Of 342 respondents, 269 were interested in some sort of space, with most of those favoring some sort of live/work community. They expressed particular interest in spaces with natural light, internet access and sustainable design.
Moreover, 68 percent of interested Carbondale residents have considered leaving, and of those all would be encouraged to remain for the kind of project for which the Minneapolis-based nonprofit is known.
“When we saw how many people would leave town, it was really striking,” said Senior Vice President Wendy Holmes. “We think you have a lot to offer your creative people here and motivate them to stay. We really want to see the character of a community and what makes it unique preserved.”
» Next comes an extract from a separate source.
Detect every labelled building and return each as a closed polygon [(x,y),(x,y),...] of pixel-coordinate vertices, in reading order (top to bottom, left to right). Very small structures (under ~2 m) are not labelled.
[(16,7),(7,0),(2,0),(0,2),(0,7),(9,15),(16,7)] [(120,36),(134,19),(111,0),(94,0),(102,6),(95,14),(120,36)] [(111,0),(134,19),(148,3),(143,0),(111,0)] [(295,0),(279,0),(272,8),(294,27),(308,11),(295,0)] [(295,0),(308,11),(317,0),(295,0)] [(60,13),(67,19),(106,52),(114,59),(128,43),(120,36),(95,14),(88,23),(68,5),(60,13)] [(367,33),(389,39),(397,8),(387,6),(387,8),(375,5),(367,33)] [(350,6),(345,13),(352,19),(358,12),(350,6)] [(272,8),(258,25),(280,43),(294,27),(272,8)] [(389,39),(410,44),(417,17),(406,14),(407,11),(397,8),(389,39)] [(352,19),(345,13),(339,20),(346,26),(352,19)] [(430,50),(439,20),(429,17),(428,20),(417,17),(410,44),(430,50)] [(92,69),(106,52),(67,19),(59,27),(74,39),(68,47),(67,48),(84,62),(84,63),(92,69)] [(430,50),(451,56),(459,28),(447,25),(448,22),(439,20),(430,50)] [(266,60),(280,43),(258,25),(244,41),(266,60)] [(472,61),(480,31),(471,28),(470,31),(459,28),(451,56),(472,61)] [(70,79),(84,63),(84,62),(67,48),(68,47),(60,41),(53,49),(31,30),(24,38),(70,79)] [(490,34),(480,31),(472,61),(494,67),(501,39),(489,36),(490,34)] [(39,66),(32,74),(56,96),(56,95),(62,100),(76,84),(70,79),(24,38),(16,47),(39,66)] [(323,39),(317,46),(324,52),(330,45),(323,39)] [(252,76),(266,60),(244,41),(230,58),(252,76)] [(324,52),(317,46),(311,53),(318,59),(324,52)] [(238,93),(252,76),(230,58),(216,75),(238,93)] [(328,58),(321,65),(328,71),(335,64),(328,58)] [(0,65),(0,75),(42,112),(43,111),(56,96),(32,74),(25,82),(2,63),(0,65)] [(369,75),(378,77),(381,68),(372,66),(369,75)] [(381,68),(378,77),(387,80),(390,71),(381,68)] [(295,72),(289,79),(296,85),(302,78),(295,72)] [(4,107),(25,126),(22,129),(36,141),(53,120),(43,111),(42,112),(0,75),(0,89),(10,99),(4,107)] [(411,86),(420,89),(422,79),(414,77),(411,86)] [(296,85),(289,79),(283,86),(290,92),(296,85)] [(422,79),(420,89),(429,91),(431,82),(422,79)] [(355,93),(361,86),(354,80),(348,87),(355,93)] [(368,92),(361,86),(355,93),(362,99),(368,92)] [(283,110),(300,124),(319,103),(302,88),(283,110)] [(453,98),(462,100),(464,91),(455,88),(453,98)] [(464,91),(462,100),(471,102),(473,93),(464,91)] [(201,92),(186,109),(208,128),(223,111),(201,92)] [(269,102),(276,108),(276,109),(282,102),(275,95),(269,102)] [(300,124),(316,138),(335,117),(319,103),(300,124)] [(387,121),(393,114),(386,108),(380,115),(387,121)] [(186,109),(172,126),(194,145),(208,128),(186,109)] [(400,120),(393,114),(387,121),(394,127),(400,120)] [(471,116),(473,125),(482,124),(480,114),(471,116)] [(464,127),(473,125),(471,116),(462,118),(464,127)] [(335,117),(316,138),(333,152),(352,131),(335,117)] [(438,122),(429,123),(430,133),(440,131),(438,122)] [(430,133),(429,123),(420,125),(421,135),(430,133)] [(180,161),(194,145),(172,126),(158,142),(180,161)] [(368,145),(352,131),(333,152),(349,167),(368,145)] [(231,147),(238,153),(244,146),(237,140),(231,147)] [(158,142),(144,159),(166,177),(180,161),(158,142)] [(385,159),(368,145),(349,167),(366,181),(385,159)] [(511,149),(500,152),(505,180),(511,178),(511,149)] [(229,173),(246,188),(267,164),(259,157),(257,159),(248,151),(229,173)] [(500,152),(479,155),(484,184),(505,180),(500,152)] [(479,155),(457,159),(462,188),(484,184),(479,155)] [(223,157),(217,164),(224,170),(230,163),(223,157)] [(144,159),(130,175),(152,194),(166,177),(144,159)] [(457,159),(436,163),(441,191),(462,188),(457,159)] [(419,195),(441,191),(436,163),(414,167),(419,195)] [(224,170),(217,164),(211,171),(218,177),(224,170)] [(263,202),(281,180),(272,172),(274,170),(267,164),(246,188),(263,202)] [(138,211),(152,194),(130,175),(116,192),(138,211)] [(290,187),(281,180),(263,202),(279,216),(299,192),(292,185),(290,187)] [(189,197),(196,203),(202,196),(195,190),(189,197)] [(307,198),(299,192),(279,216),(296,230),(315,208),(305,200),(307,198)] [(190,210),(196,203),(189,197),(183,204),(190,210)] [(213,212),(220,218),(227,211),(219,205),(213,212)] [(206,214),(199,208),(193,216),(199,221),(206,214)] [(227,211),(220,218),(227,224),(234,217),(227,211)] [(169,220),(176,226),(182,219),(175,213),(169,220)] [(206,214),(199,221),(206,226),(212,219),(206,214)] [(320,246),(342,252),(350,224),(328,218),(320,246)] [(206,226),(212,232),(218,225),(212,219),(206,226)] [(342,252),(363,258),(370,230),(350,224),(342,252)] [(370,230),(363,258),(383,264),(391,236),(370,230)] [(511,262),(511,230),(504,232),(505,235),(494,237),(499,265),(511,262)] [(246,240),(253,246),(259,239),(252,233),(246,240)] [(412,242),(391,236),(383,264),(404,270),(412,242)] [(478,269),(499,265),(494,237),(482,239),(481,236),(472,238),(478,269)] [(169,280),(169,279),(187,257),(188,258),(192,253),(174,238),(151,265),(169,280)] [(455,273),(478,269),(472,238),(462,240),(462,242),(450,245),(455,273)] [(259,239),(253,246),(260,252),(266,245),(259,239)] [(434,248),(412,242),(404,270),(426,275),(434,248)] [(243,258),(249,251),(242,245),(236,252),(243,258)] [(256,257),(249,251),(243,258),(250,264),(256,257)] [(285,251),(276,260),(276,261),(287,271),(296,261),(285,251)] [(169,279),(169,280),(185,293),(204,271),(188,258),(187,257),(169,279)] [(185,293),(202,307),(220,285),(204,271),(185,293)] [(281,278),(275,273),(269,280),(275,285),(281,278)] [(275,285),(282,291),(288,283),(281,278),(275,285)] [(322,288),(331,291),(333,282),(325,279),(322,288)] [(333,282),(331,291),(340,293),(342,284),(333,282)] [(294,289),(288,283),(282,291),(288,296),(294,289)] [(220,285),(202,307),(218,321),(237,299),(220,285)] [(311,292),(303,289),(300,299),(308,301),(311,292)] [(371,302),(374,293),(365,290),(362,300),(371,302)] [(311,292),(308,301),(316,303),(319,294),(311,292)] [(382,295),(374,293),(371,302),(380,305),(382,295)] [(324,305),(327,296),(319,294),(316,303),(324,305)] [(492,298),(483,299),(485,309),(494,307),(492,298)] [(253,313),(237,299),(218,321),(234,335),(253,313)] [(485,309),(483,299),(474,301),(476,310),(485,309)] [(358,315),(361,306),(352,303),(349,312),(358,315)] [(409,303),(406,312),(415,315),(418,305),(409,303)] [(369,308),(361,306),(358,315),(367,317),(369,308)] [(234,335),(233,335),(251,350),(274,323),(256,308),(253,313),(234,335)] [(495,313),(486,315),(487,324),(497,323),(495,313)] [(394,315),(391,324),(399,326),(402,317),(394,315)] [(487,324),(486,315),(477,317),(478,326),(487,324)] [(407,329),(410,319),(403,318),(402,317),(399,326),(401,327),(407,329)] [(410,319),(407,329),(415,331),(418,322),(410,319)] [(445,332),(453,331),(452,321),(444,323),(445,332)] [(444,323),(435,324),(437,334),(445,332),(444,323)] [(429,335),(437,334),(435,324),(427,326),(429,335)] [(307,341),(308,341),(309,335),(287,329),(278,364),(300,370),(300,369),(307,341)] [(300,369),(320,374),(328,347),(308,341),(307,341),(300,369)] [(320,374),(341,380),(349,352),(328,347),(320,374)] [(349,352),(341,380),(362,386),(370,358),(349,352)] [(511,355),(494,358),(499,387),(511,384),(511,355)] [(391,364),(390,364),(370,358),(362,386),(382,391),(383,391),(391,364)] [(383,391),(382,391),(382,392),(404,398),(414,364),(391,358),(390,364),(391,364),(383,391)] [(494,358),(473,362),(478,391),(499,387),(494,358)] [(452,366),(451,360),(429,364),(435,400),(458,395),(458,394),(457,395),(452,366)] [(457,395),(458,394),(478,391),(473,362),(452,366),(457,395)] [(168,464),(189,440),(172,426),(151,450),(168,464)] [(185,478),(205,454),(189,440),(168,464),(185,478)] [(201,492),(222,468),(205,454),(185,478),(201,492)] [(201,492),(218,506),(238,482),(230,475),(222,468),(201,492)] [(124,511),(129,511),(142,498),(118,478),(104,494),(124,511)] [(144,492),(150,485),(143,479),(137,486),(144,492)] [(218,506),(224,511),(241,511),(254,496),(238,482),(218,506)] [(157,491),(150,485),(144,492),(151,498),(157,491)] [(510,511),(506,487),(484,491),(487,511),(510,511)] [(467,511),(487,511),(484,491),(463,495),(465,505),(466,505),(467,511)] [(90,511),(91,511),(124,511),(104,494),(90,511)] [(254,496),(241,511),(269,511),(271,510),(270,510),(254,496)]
Unfortunately, the demographics here aren’t quite the same as Trinidad, where 41 live / work units and 20,000 square feet of community space are expected to open in late 2019 in one of ArtSpace’s flagship projects. Low-income housing tax credits accounted for 56 percent of that project’s budget (the Colorado Department of Local Affairs (DOLA) was the next biggest share with 11 percent, the city kicked in 10 percent, followed by federal and state historic tax credits and private philanthropy).
By contrast, only 28 percent of Carbondalalians surveyed would qualify for such credits. So while ArtSpace concluded that the market could support up to 42 housing units and 11 private studio spaces, a different funding model would be necessary.
“I think the most important conversation to have is with DOLA. They are very much partners in all of our work so far in Colorado,” Holmes said. “It’s not an impossible task, it just takes longer. You need to find the right connection and right special sauce.”
Carbondale Arts Director Amy Kimberly was optimistic.
“There were times when I thought it might be impossible, but I really believe that we have made things happen in this town,” she said.
She wasn’t willing to lead the charge alone, however, and neither was Mayor Dan Richardson.
“I think ultimately if it’s going to succeed, it’s a 50/50 partnership between the Town and the creative community,” he said.
Regardless, it will take action and not just talk. As KDNK Director Gavin Dahl pointed out, the exodus has already begun.